ASSIGNMENT: Could you set down the records below verbatim, starting at the line with "How many data points are less than 9?" and running through the end, both ends included? Leave the pictures out.
(RECORDS SUPPLIED begins)
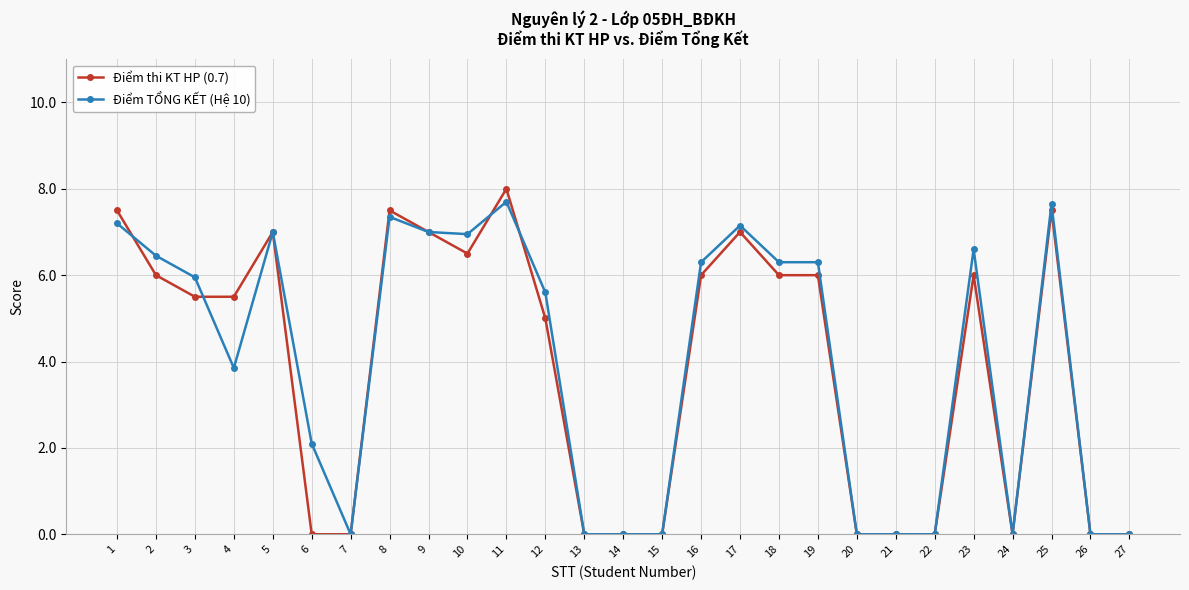

How many distinct data groups are displayed?

2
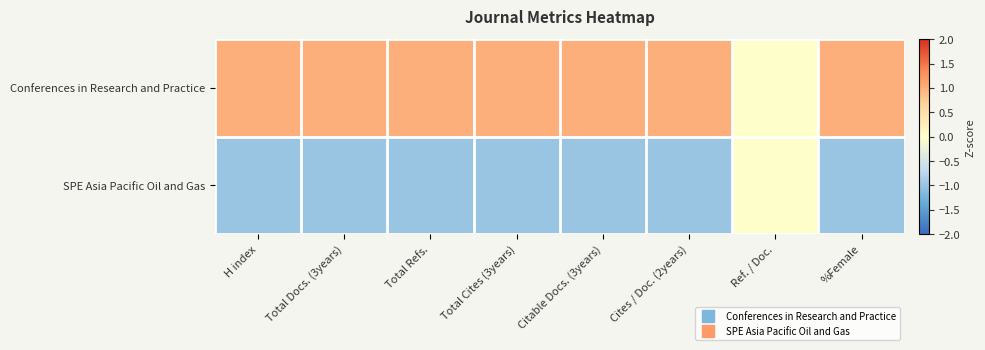

Which label corresponds to the smallest value in the chart?

H index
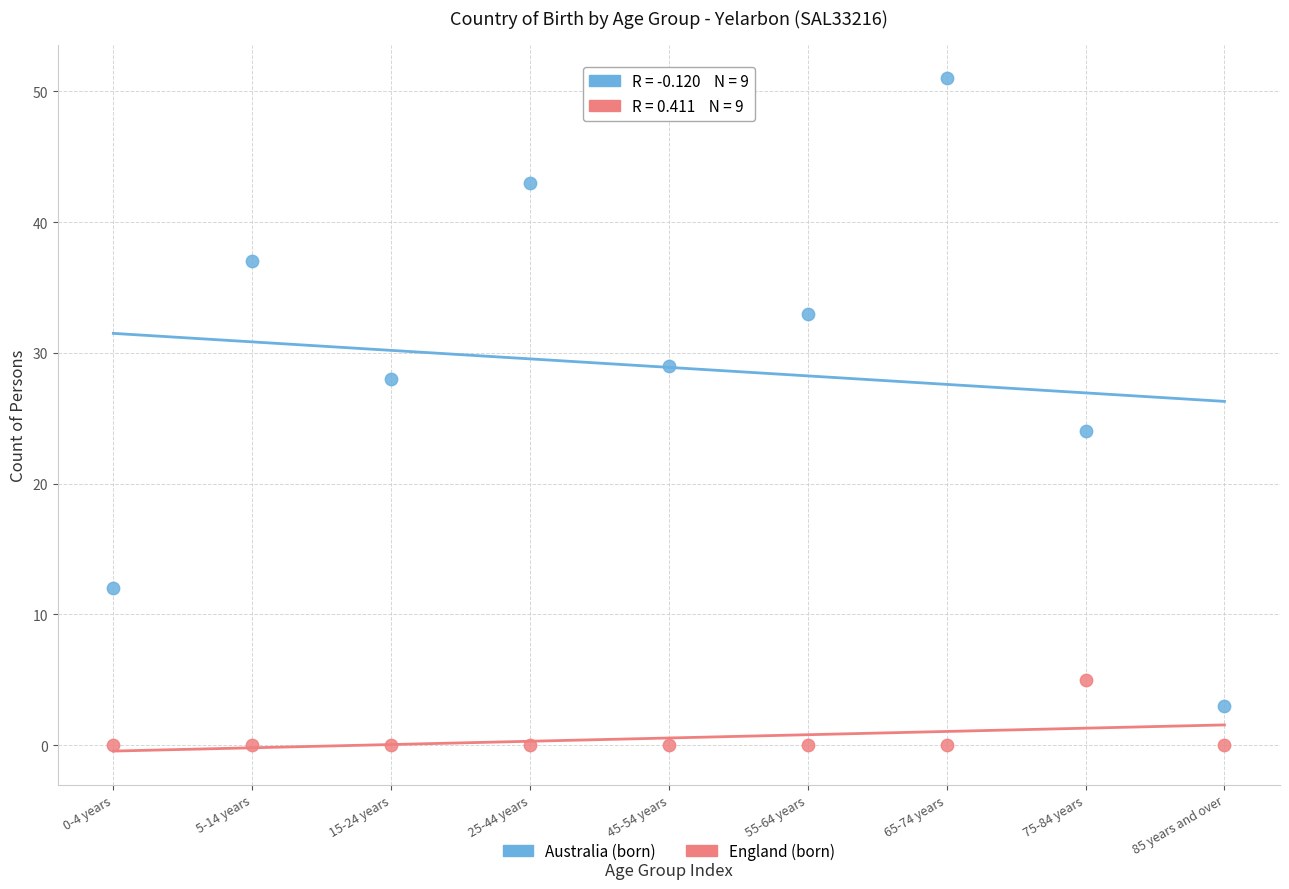

Which series has the largest Y range (max minus min)?

Australia (born)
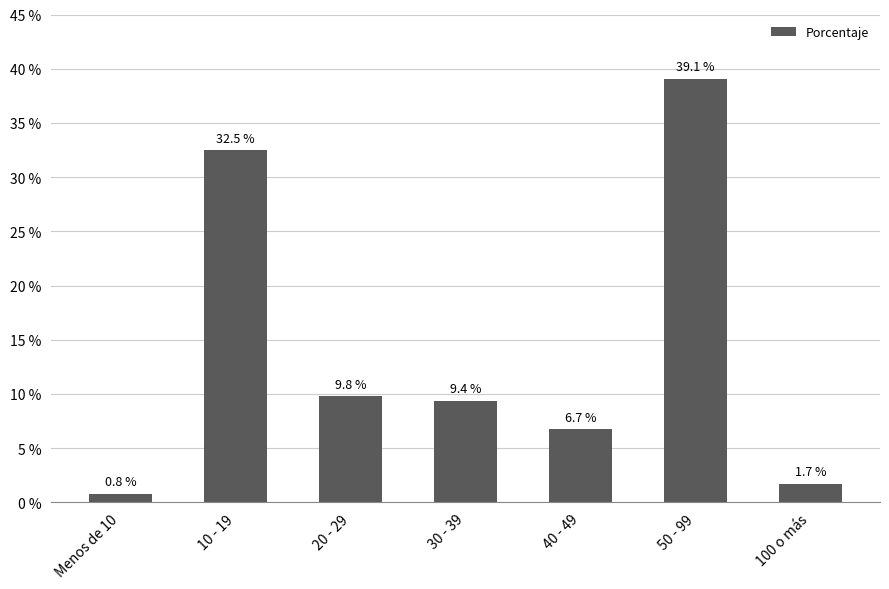

How many data points are less than 9?

3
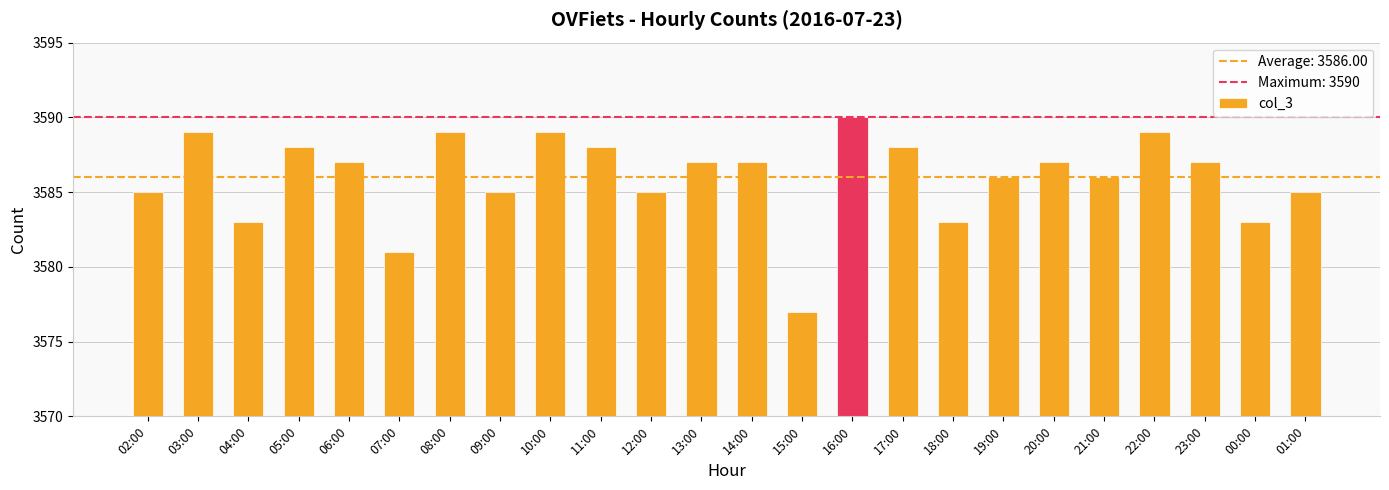

What is the change in value from 02:00 to 11:00?

+3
(RECORDS SUPPLIED ends)
WRITTEN RESPONSE:
How many data points are less than 9?

3

What is the change in value from 02:00 to 11:00?

+3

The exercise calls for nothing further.